**Your task**
The data is to be set down once more, exactly as it reads.

**Records provided**
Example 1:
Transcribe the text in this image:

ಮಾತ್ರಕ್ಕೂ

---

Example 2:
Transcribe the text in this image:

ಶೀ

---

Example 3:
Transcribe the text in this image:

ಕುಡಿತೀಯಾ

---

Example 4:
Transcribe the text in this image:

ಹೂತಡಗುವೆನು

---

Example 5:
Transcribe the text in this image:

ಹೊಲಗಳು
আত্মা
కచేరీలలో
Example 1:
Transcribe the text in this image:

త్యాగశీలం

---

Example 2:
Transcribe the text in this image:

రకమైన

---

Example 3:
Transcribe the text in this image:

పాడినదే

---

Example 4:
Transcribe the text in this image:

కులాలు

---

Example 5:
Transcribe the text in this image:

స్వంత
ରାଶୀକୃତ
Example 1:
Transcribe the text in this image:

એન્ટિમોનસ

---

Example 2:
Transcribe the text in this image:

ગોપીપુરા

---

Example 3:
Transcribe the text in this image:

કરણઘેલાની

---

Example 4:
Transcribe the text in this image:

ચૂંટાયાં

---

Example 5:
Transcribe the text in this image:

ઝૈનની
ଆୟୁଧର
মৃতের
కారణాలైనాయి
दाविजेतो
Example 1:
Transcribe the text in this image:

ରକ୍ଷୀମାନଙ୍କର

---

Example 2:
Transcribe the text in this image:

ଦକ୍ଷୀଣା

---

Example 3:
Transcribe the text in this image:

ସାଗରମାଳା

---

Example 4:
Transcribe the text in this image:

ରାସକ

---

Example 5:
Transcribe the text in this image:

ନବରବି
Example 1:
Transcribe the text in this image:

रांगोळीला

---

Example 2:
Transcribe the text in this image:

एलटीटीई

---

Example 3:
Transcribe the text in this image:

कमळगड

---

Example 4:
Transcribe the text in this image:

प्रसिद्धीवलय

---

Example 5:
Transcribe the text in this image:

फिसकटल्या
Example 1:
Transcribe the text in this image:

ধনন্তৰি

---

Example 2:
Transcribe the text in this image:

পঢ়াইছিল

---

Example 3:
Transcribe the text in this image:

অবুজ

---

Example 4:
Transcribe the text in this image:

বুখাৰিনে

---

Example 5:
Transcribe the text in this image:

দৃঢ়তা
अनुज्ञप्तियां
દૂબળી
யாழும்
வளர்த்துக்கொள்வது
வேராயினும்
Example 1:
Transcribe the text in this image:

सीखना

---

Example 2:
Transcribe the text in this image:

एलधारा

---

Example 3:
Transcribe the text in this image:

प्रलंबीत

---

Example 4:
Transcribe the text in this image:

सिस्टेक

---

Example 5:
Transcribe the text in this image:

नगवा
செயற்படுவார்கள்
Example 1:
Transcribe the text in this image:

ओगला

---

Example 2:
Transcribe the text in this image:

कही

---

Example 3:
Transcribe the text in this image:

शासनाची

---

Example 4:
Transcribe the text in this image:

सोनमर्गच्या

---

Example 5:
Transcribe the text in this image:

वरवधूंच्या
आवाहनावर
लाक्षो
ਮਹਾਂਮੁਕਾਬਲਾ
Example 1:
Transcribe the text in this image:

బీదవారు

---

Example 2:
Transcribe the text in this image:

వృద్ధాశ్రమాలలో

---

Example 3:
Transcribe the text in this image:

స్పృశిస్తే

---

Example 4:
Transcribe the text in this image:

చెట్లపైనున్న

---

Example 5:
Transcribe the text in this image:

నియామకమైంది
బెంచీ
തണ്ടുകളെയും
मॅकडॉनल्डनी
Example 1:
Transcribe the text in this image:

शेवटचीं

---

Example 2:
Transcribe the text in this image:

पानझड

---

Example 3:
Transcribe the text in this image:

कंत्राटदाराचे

**Result of the task**
Example 1:
Transcribe the text in this image:

ಮಾತ್ರಕ್ಕೂ

---

Example 2:
Transcribe the text in this image:

ಶೀ

---

Example 3:
Transcribe the text in this image:

ಕುಡಿತೀಯಾ

---

Example 4:
Transcribe the text in this image:

ಹೂತಡಗುವೆನು

---

Example 5:
Transcribe the text in this image:

ಹೊಲಗಳು
আত্মা
కచేరీలలో
Example 1:
Transcribe the text in this image:

త్యాగశీలం

---

Example 2:
Transcribe the text in this image:

రకమైన

---

Example 3:
Transcribe the text in this image:

పాడినదే

---

Example 4:
Transcribe the text in this image:

కులాలు

---

Example 5:
Transcribe the text in this image:

స్వంత
ରାଶୀକୃତ
Example 1:
Transcribe the text in this image:

એન્ટિમોનસ

---

Example 2:
Transcribe the text in this image:

ગોપીપુરા

---

Example 3:
Transcribe the text in this image:

કરણઘેલાની

---

Example 4:
Transcribe the text in this image:

ચૂંટાયાં

---

Example 5:
Transcribe the text in this image:

ઝૈનની
ଆୟୁଧର
মৃতের
కారణాలైనాయి
दाविजेतो
Example 1:
Transcribe the text in this image:

ରକ୍ଷୀମାନଙ୍କର

---

Example 2:
Transcribe the text in this image:

ଦକ୍ଷୀଣା

---

Example 3:
Transcribe the text in this image:

ସାଗରମାଳା

---

Example 4:
Transcribe the text in this image:

ରାସକ

---

Example 5:
Transcribe the text in this image:

ନବରବି
Example 1:
Transcribe the text in this image:

रांगोळीला

---

Example 2:
Transcribe the text in this image:

एलटीटीई

---

Example 3:
Transcribe the text in this image:

कमळगड

---

Example 4:
Transcribe the text in this image:

प्रसिद्धीवलय

---

Example 5:
Transcribe the text in this image:

फिसकटल्या
Example 1:
Transcribe the text in this image:

ধনন্তৰি

---

Example 2:
Transcribe the text in this image:

পঢ়াইছিল

---

Example 3:
Transcribe the text in this image:

অবুজ

---

Example 4:
Transcribe the text in this image:

বুখাৰিনে

---

Example 5:
Transcribe the text in this image:

দৃঢ়তা
अनुज्ञप्तियां
દૂબળી
யாழும்
வளர்த்துக்கொள்வது
வேராயினும்
Example 1:
Transcribe the text in this image:

सीखना

---

Example 2:
Transcribe the text in this image:

एलधारा

---

Example 3:
Transcribe the text in this image:

प्रलंबीत

---

Example 4:
Transcribe the text in this image:

सिस्टेक

---

Example 5:
Transcribe the text in this image:

नगवा
செயற்படுவார்கள்
Example 1:
Transcribe the text in this image:

ओगला

---

Example 2:
Transcribe the text in this image:

कही

---

Example 3:
Transcribe the text in this image:

शासनाची

---

Example 4:
Transcribe the text in this image:

सोनमर्गच्या

---

Example 5:
Transcribe the text in this image:

वरवधूंच्या
आवाहनावर
लाक्षो
ਮਹਾਂਮੁਕਾਬਲਾ
Example 1:
Transcribe the text in this image:

బీదవారు

---

Example 2:
Transcribe the text in this image:

వృద్ధాశ్రమాలలో

---

Example 3:
Transcribe the text in this image:

స్పృశిస్తే

---

Example 4:
Transcribe the text in this image:

చెట్లపైనున్న

---

Example 5:
Transcribe the text in this image:

నియామకమైంది
బెంచీ
തണ്ടുകളെയും
मॅकडॉनल्डनी
Example 1:
Transcribe the text in this image:

शेवटचीं

---

Example 2:
Transcribe the text in this image:

पानझड

---

Example 3:
Transcribe the text in this image:

कंत्राटदाराचे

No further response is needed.